• **What needs to be done**
Repeat, word for word, the stretch of lines from the one containing "order: Poales" through the end of the items.

Data items
-- begin --
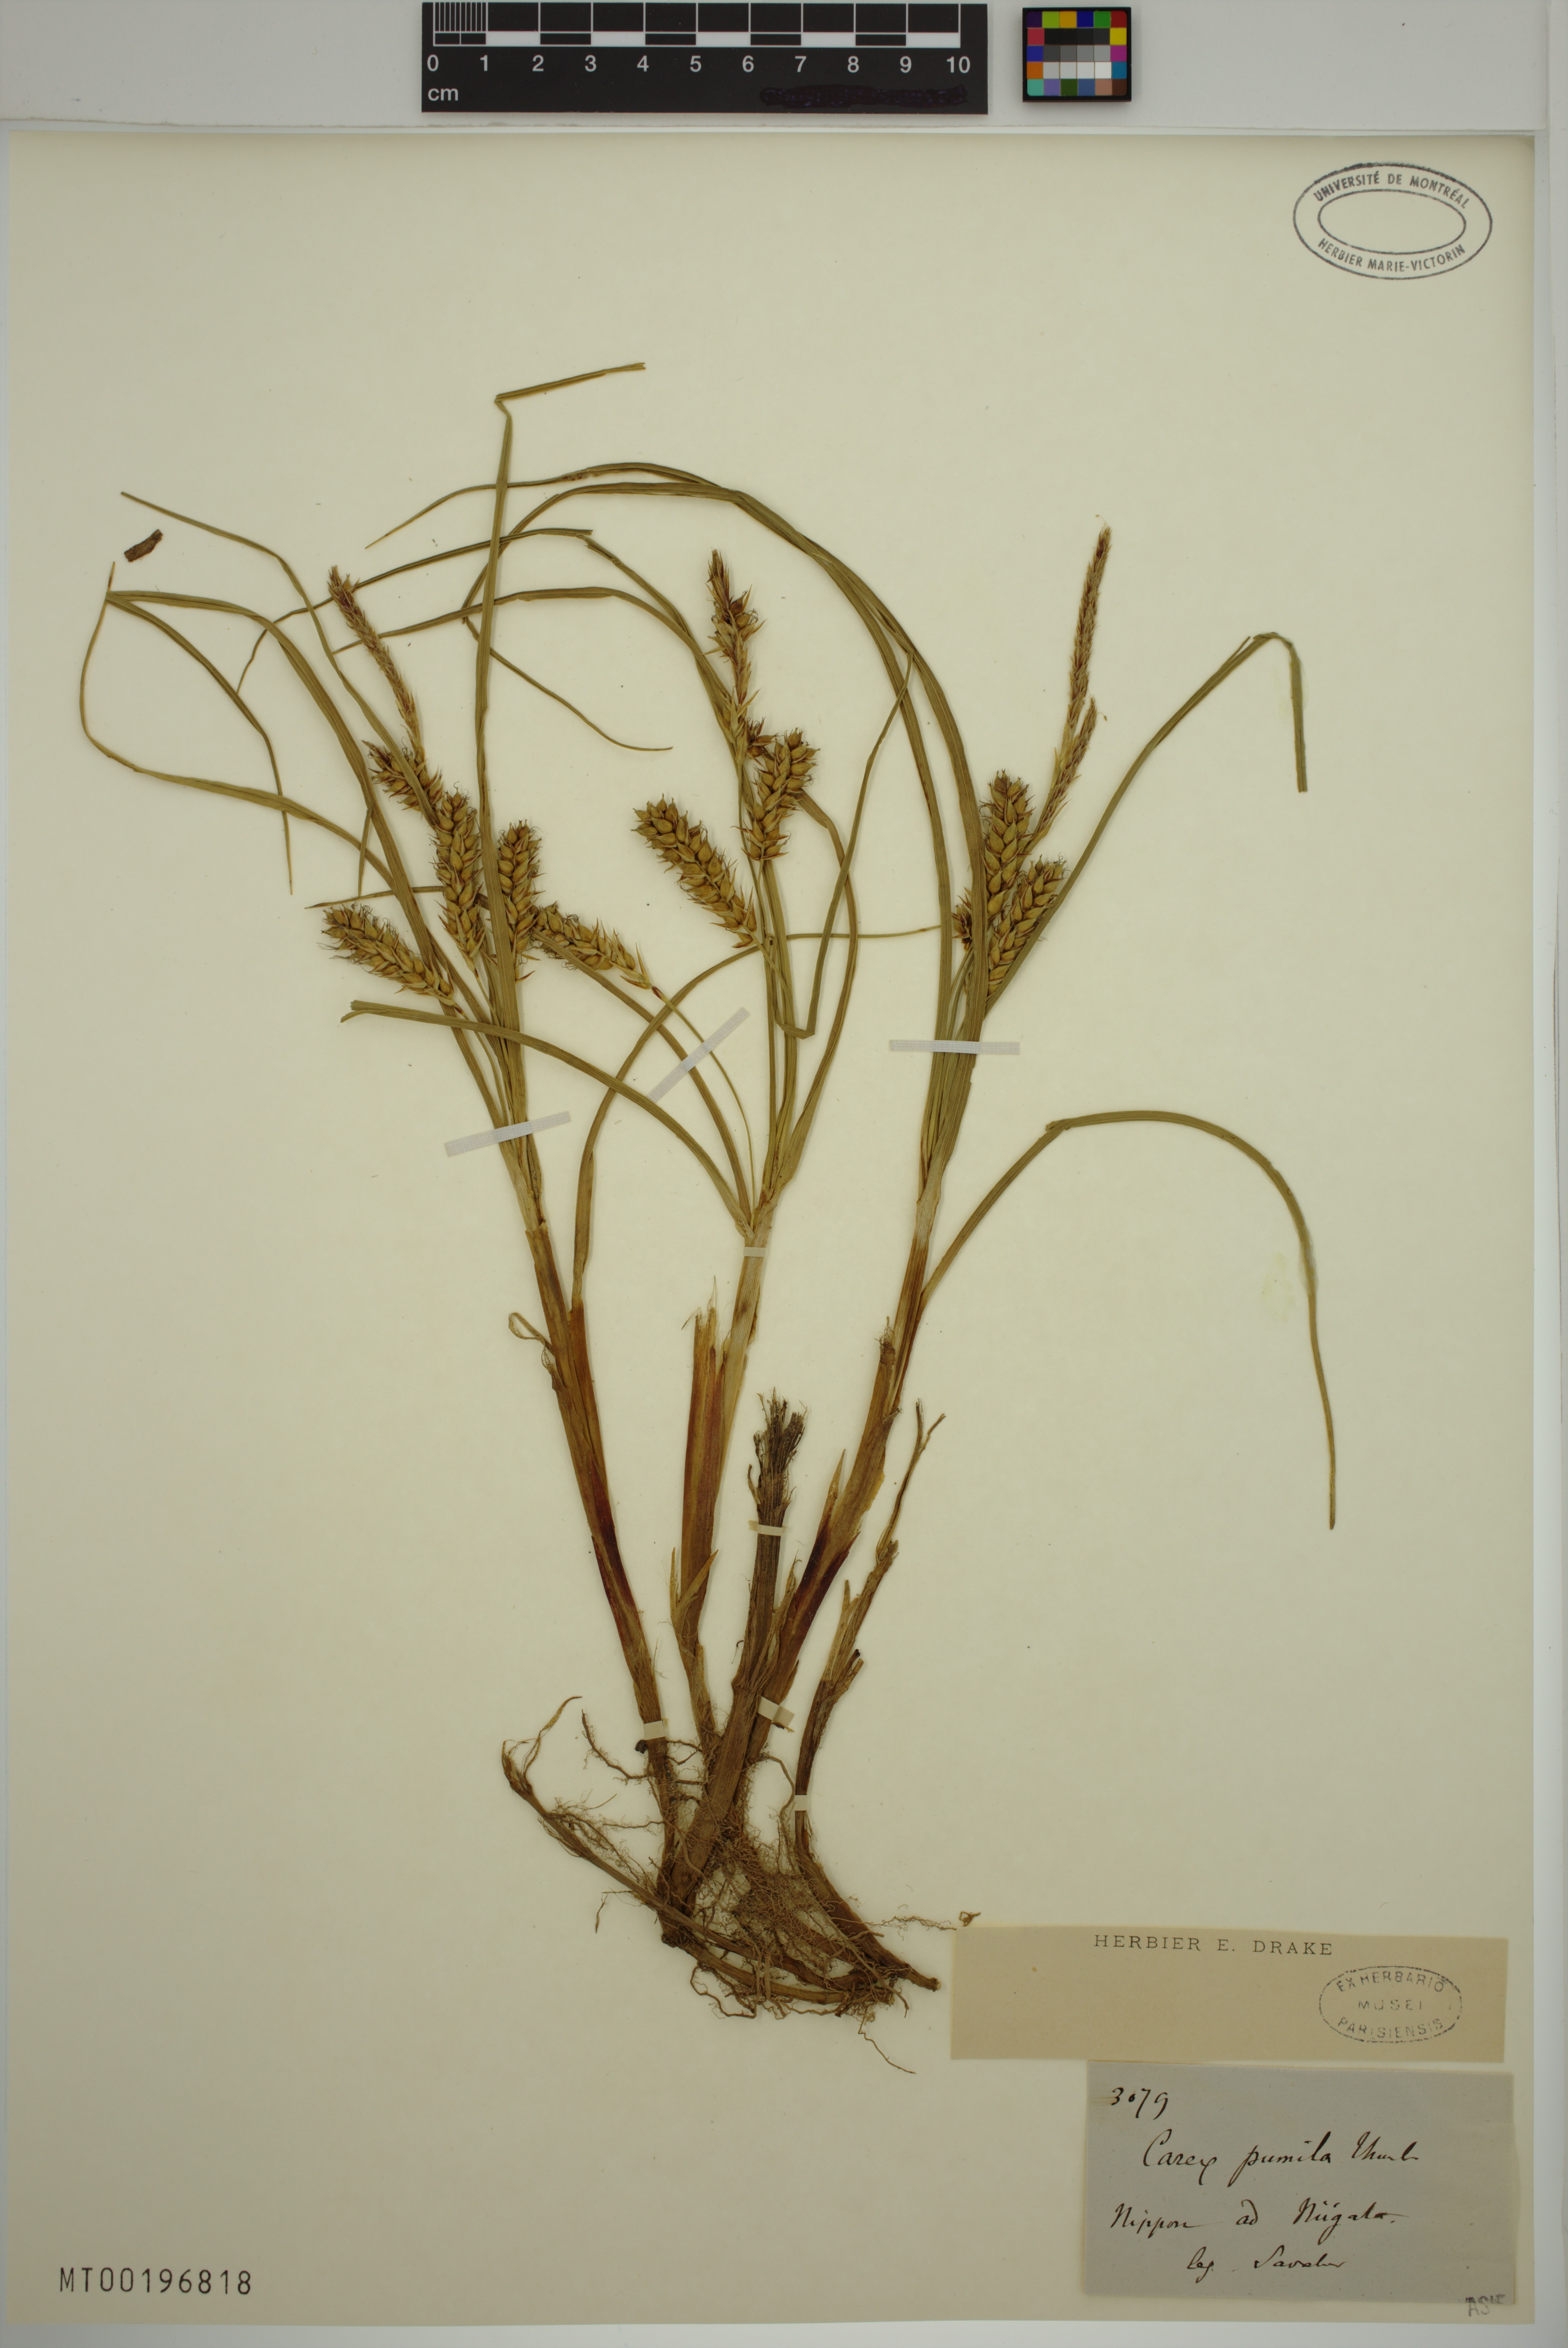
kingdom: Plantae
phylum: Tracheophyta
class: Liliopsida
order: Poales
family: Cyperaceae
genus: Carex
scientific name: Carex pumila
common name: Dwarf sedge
-- end --
• **Reply to the exercise**
order: Poales
family: Cyperaceae
genus: Carex
scientific name: Carex pumila
common name: Dwarf sedge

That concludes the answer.